-------- PROVIDED PASSAGE

Thursday, December 25, 2008

Burning Stupid: Townhall Edition

Via Feministe, I found myself reading Dennis Prager's latest babblings on Townhall.

Ordinarily, I simply dismiss Prager as a basic right-wingnut theocon extremist. But, today, Prager is exceptionally offensive:

First, women need to recognize how a man understands a wife's refusal to have sex with him: A husband knows that his wife loves him first and foremost by her willingness to give her body to him.


Ummm...I don't even know where to begin with this bunch of ludicrous reasoning. Prager has clearly the sex act with love; and then he's gone one step further by construing the act in terms of possession - specifically the woman's body as her husband's possession.

But, it gets better, and even more illogical:

Few women know their husband loves them because he gives her his body (the idea sounds almost funny). This is, therefore, usually a revelation to a woman. Many women think men's natures are similar to theirs, and this is so different from a woman's nature, that few women know this about men unless told about it.

----------------

### QUESTIONS TO ANSWER
1. In the blog post criticizing Dennis Prager's column, through which site did the writer find that column?
2. Write the next part of the blog post criticizing Dennis Prager's column, starting after its final sentence.

-------- DATA SHOWN

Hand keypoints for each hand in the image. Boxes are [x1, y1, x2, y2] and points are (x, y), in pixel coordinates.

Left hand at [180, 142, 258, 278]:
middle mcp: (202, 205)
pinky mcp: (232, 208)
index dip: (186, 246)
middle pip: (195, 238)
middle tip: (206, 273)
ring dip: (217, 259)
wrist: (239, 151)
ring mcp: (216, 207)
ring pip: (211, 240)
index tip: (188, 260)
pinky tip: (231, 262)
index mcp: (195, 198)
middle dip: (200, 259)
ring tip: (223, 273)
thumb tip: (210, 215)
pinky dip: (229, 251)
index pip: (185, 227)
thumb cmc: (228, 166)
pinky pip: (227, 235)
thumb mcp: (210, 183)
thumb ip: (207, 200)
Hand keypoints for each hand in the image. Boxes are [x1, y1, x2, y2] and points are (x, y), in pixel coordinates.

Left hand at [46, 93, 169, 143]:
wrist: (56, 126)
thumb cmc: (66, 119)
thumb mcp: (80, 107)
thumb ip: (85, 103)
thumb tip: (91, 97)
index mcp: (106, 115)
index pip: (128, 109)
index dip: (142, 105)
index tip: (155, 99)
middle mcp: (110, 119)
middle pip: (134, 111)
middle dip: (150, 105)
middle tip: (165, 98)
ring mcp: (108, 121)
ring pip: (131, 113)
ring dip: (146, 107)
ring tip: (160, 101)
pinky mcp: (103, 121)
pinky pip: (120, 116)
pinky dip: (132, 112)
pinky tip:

----------------
-------- DATA SHOWN

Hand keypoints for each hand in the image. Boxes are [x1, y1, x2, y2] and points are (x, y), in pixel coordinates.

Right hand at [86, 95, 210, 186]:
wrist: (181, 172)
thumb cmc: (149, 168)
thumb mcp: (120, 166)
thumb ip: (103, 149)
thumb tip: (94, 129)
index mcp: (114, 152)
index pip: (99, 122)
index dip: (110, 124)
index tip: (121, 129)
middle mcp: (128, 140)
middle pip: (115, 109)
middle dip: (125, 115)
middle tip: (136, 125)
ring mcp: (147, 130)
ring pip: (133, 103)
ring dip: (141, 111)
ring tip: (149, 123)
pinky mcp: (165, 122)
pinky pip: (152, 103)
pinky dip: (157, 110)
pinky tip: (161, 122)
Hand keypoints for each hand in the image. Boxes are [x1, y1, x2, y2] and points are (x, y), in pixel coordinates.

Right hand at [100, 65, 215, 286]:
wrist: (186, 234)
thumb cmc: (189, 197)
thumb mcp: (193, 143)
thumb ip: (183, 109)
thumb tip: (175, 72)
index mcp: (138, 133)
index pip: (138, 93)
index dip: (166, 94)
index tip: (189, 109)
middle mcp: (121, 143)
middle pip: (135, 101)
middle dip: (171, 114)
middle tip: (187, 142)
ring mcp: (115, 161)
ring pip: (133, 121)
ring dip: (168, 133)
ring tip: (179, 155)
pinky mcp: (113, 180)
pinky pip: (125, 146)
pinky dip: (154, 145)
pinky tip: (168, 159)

----------------
-------- DATA SHOWN

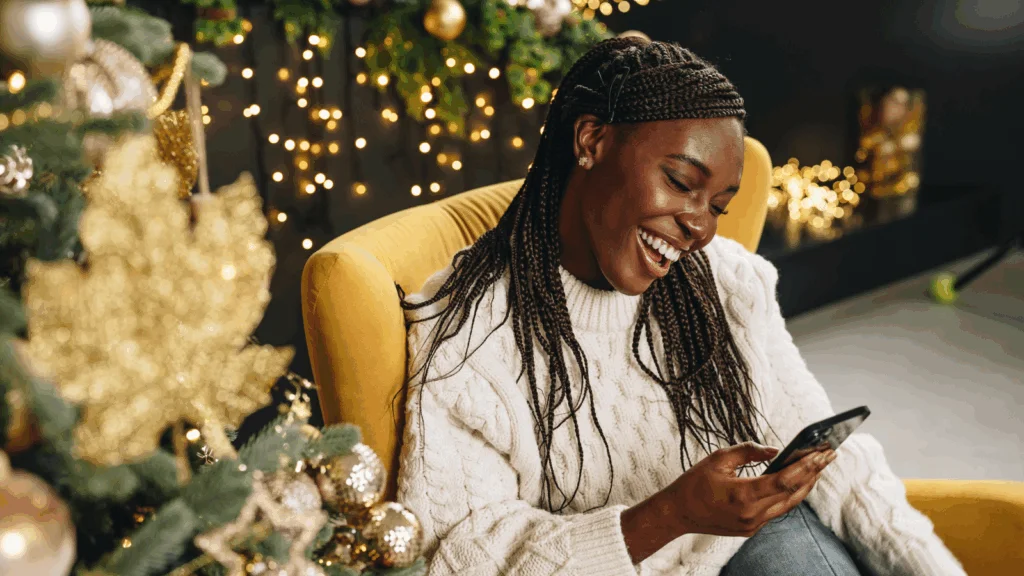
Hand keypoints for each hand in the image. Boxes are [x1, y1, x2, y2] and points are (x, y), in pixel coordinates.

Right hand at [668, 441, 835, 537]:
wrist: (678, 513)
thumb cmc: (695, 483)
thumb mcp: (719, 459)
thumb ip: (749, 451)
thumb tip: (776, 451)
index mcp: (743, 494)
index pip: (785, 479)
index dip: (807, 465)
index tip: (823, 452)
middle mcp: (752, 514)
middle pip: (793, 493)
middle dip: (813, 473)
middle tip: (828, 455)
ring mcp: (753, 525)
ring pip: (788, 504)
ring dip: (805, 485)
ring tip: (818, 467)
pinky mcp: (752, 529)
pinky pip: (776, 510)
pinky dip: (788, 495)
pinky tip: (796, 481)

----------------

### SOLVED PROBLEMS
1. Through Feministe.

2.
Okay, I don't doubt for a minute that men and women have very different thinking when it comes to sex. One only has to consider the biological price that a woman stands to have to pay afterwards to figure out that just maybe she's going to be somewhat less enthusiastic at times. However, what Prager derives from this is utterly ridiculous.

In Part II, I will explain in detail why mood should play little or no role in a woman's determining whether she has sex with her husband.


Uh? Excuse me? Sorry, Prager, but mood is part of the equation. A man who demands sex of his spouse when she is unwilling is committing something we call rape - even when in the confines of marriage. The idea that a woman should be 'willing' anytime her husband demands sex suggests that the man bears no responsibility for being aware of his spouse's emotional needs. Sex is a mutual experience - if one of the parties doesn't want to be there, it becomes rape.

Everything written here applies under two conditions: 1. The woman is married to a good man. 2. She wants him to be a happy husband.


What? Since when was the husband's happiness the responsibility of his wife? Last I checked, marriages are a partnership - hopefully one where both partners are in tune with each other's needs.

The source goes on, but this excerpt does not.